His belief in ‘going the extra mile’ and making things happen is evident in his never missing a deadline for his monthly column in The Media since the magazine launched (except during his annual trips to the US).
“Harry gives back to the industry in his own special way,” says Botha. “He is a mentor to many people. He always has time for someone to bring a challenge to him. He answers the unanswerable questions, and solves the unsolvable challenges.
“Harry has an alternative way of looking at things. When the world zigs, he has a way of zagging that makes everyone else stand and stare in amazement. He teaches all around him that ordinary is not acceptable. Only the extraordinary will excel.”
Herber has a BA in Classics and Anthropology, which hardly seems the background for a media stalwart. But in 1975 he launched his career at BBDO. His career-defining move was to the Grey Group in 1980, where he climbed to deputy managing director.
“They were streets ahead of the rest,” he says. “Only the best survived – anyone vaguely okay was fired, pronto. You got a long service award after 12 months. I lasted 14 years.”
He was then recruited by FCB South Africa and, after the company bought The MediaShop, Herber was put in charge in 1997. And the rest is a success story.
Herber insists that he was drawn to this industry out of “ignorance”.
“I don’t think I really had a clue about the advertising industry,” he says.
He claims that in his first year in the industry, he “acted bewildered, had lunch, and drank a lot.

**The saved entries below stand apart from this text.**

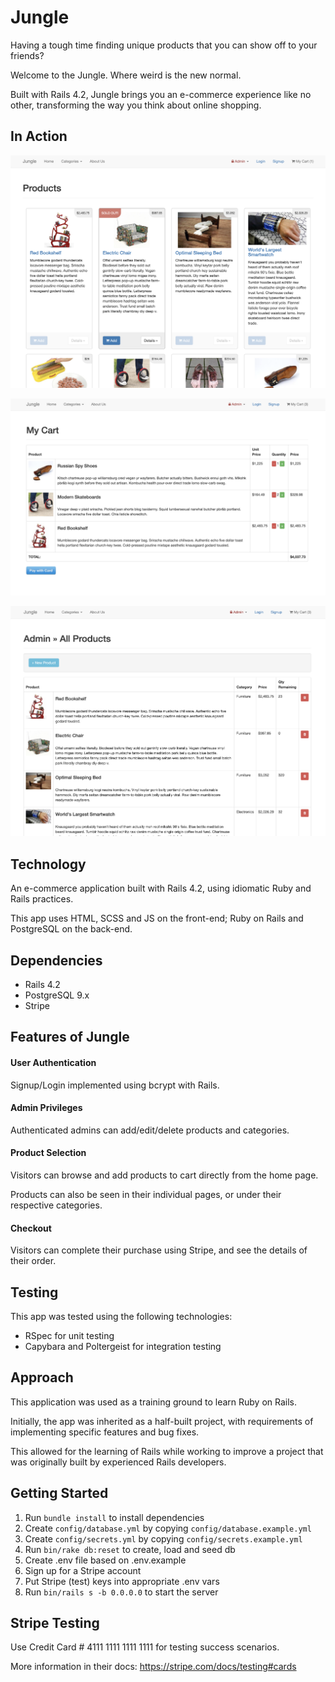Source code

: # Jungle

Having a tough time finding unique products that you can show off to your friends?

Welcome to the Jungle. Where weird is the new normal.

Built with Rails 4.2, Jungle brings you an e-commerce experience like no other, transforming the way you think about online shopping. 

## In Action

!["homepage"](docs/homepage.png)

!["my cart"](docs/my_cart.png)

!["admin products"](docs/admin_products.png)

## Technology

An e-commerce application built with Rails 4.2, using idiomatic Ruby and Rails practices.

This app uses HTML, SCSS and JS on the front-end; Ruby on Rails and PostgreSQL on the back-end.

## Dependencies

* Rails 4.2
* PostgreSQL 9.x
* Stripe

## Features of Jungle

#### User Authentication

Signup/Login implemented using bcrypt with Rails.

#### Admin Privileges

Authenticated admins can add/edit/delete products and categories.

#### Product Selection

Visitors can browse and add products to cart directly from the home page.

Products can also be seen in their individual pages, or under their respective categories.

#### Checkout

Visitors can complete their purchase using Stripe, and see the details of their order.

## Testing

This app was tested using the following technologies:

- RSpec for unit testing
- Capybara and Poltergeist for integration testing

## Approach

This application was used as a training ground to learn Ruby on Rails.

Initially, the app was inherited as a half-built project, with requirements of implementing specific features and bug fixes. 

This allowed for the learning of Rails while working to improve a project that was originally built by experienced Rails developers.

## Getting Started

1. Run `bundle install` to install dependencies
2. Create `config/database.yml` by copying `config/database.example.yml`
3. Create `config/secrets.yml` by copying `config/secrets.example.yml`
4. Run `bin/rake db:reset` to create, load and seed db
5. Create .env file based on .env.example
6. Sign up for a Stripe account
7. Put Stripe (test) keys into appropriate .env vars
8. Run `bin/rails s -b 0.0.0.0` to start the server

## Stripe Testing

Use Credit Card # 4111 1111 1111 1111 for testing success scenarios.

More information in their docs: <https://stripe.com/docs/testing#cards>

It seemed to be what everyone else was doing”.
And his way of surviving in media is to “stay humble and roll with the punches”.
“This industry is incredibly unforgiving, and an emotional rollercoaster, so you get a kick and a kiss every day.”

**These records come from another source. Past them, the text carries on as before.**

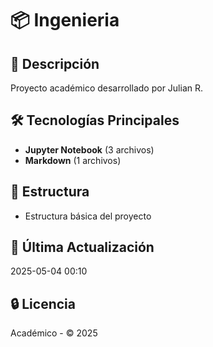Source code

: # 📦 Ingenieria

## 📝 Descripción
Proyecto académico desarrollado por Julian R.

## 🛠️ Tecnologías Principales
- **Jupyter Notebook** (3 archivos)
- **Markdown** (1 archivos)

## 📂 Estructura
- Estructura básica del proyecto

## 📅 Última Actualización
2025-05-04 00:10

## 🔒 Licencia
Académico - © 2025
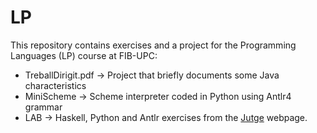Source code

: # LP
This repository contains exercises and a project for the Programming Languages (LP) course at FIB-UPC:

- TreballDirigit.pdf -> Project that briefly documents some Java characteristics
- MiniScheme -> Scheme interpreter coded in Python using Antlr4 grammar 
- LAB -> Haskell, Python and Antlr exercises from the [Jutge](https://jutge.org/) webpage.

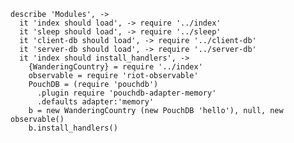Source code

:     describe 'Modules', ->
      it 'index should load', -> require '../index'
      it 'sleep should load', -> require '../sleep'
      it 'client-db should load', -> require '../client-db'
      it 'server-db should load', -> require '../server-db'
      it 'index should install_handlers', ->
        {WanderingCountry} = require '../index'
        observable = require 'riot-observable'
        PouchDB = (require 'pouchdb')
          .plugin require 'pouchdb-adapter-memory'
          .defaults adapter:'memory'
        b = new WanderingCountry (new PouchDB 'hello'), null, new observable()
        b.install_handlers()

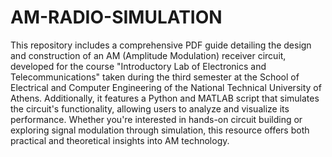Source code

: # AM-RADIO-SIMULATION

This repository includes a comprehensive PDF guide detailing the design and construction of an AM (Amplitude Modulation) receiver circuit, developed for the course "Introductory Lab of Electronics and Telecommunications" taken during the third semester at the School of Electrical and Computer Engineering of the National Technical University of Athens. Additionally, it features a Python and MATLAB script that simulates the circuit's functionality, allowing users to analyze and visualize its performance. Whether you're interested in hands-on circuit building or exploring signal modulation through simulation, this resource offers both practical and theoretical insights into AM technology.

But under his stewardship, and more recently Botha’s, The MediaShop has won numerous awards for their achievements, as has Herber for his contribution.
“You know winning sure beats losing hands down,” he says. “We – all 150 of us – work bloody hard. It’s nice to get payback.

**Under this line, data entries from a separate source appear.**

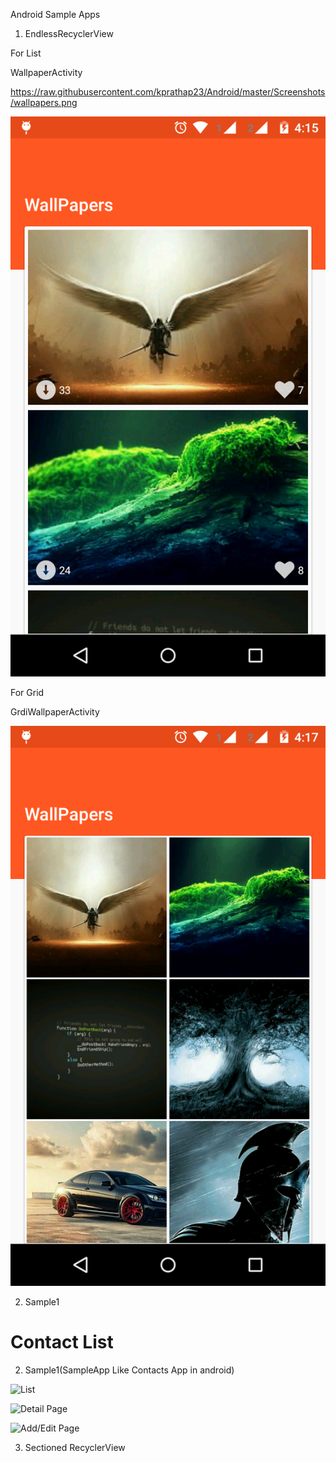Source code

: 


Android Sample Apps


1) EndlessRecyclerView

For List

WallpaperActivity

https://raw.githubusercontent.com/kprathap23/Android/master/Screenshots/wallpapers.png

![ScreenShot](https://raw.githubusercontent.com/kprathap23/Android/master/Screenshots/wallpapers.png)

For Grid

GrdiWallpaperActivity


![ScreenShot](https://raw.githubusercontent.com/kprathap23/Android/master/Screenshots/grid_Wallpaper.png)




2) Sample1


Contact List 
=======
2) Sample1(SampleApp Like Contacts App in android)


![List](https://dl.dropboxusercontent.com/u/83669745/images/Screenshot_2015-09-27-20-57-56.png)


![Detail Page](https://dl.dropboxusercontent.com/u/83669745/images/Screenshot_2015-09-23-15-09-20.png)


![Add/Edit Page](https://dl.dropboxusercontent.com/u/83669745/images/Screenshot_2015-09-23-15-09-09.png)


3) Sectioned RecyclerView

“The trick is staying on top. And when I look at The MediaShop today with my successor, Chris Botha at the helm, things have changed dramatically for the good over the past few years. But our ethos, commitment, and raging passion to deliver an ultimate product to the market has never waivered. I think that’s what makes a person proud.”
Botha, however, attributes a great deal of The MediaShop’s success to Herber. “He built The MediaShop’s philosophy of partnerships. He treats every client like a valued partner and treats his or her business as his own. Media owners are his mates, and the people he loves having around him. If you are the CEO of a major organisation or the receptionist of a small company, Harry will always greet you with a friendly ‘Hello boet/darling’ that makes your heart melt.”
In his inimitable honest way, Herber says the media needs “fundamentally to start understanding the revolution that is happening around it. There’s a new consumer reality, and a new communications reality. Be brave enough to sell it”.
And to those entering this industry, he says, “Learn about communications, not media. Think big. Sweat and bleed. Have passion. Commit.”
Looking back, Herber says he tried to balance work and family by “always divorcing ‘my time’ from ‘company time’”, but not always successfully.
“Plus there’s Jewish guilt I suppose: you always think you could have given your family a bit more of yourself. But, hell, in a blink of an eye, it’s 30 years later.”
And while he is not afraid of much, he says, “the stupid and lazy irritate me beyond belief”.
Over the years, he has learnt two things the hard way, “not to smart-mouth clients and that my wife is always right”.
And he has no regrets, saying, “Look forward, not over your shoulder.”